Profi Gamer zocken mit solch schnellen CRT Monitoren. Da kommt kein Flachfernseher bei.

Mein aktueller Monitor ist ein EIZO Foris 2431-BK seit 2009. 1920x1200 ist doch gut. Das ist kein Schmeiss weg Monitor.


----------



## Plasmadampfer (15. Oktober 2018)

*AW: 10 Monitore gekauft - 10 wieder zurückgeschickt*

Falscher Thread, sorry


----------



## Kühlschrankwichtel (16. Oktober 2018)

*AW: 10 Monitore gekauft - 10 wieder zurückgeschickt*

Einerseits verstehe ich die Frustration da man ja richtig Asche auf den Tisch legen soll. Andererseits darf man nicht ZU picky sein und vor Allem sollte man schon wissen was man will und was nicht. Aussagen wie "Das Bild hat mir einfach irgendwie nicht gefallen" sind nicht zielführend .

Ich selbst bin seeeehr picky. Hatte einen alten günstigen24" TN und wollte das Nonplusultra für meine Knete... gerne für nen Tausender, auch wenn meine Freundin da schon den Kopf geschüttelt hatte. 

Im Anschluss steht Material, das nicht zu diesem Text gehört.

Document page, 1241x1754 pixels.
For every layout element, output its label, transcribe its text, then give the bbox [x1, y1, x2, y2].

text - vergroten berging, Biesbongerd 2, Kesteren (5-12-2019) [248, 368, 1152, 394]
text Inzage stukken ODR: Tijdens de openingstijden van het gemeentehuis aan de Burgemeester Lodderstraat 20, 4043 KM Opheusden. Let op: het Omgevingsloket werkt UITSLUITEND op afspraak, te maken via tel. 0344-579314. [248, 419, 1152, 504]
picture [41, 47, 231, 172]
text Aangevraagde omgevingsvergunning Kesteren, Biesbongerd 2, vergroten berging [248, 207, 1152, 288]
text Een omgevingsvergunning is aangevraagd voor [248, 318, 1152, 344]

Hatte mir den Dell AW3418DW bestellt und den auf Herz und Nierchen geprüft. Alle denkbaren Tests durchgeführt etc... wobei mit einer Taschenlampe anleuchten halte ich für sehr anwendungsfern .... Kurz: Ich war nicht happy. Qualität top (keine Pixelfehler, keine Stäubchen, BB unkritisch), aber IPS Glow der mir erstmal klar gezeigt hat, dass ich mit der Technologie nix anfangen kann. Ich gebe keine 1000 Kröten aus um dann keine dunklen atmosphärischen Games spielen zu können.

In einer Nacht und Nebel Aktion einen VA Screen ausgesucht (AG352UCG6), bestellt und sowohl einzeln getestet als auch dem Dell gegenüber gestellt. Wieder: Qualität top, keine Produktionsfehler oä.. Die Beurteilung des Bildes bzw der Technologie ist stark subjektiv und individuell, aber man sollte schon herausfinden, was *genau *man mag und was nicht. Zudem sollte man schon den Monitor wenigstens nach den Empfehlungen diverser Redaktionen und Testplattformen einstellen was Farben, Helligkeit und Kontrast angeht. (Ich hoffe Du hast es gemacht.) Mein persönliches Fazit: VA > IPS.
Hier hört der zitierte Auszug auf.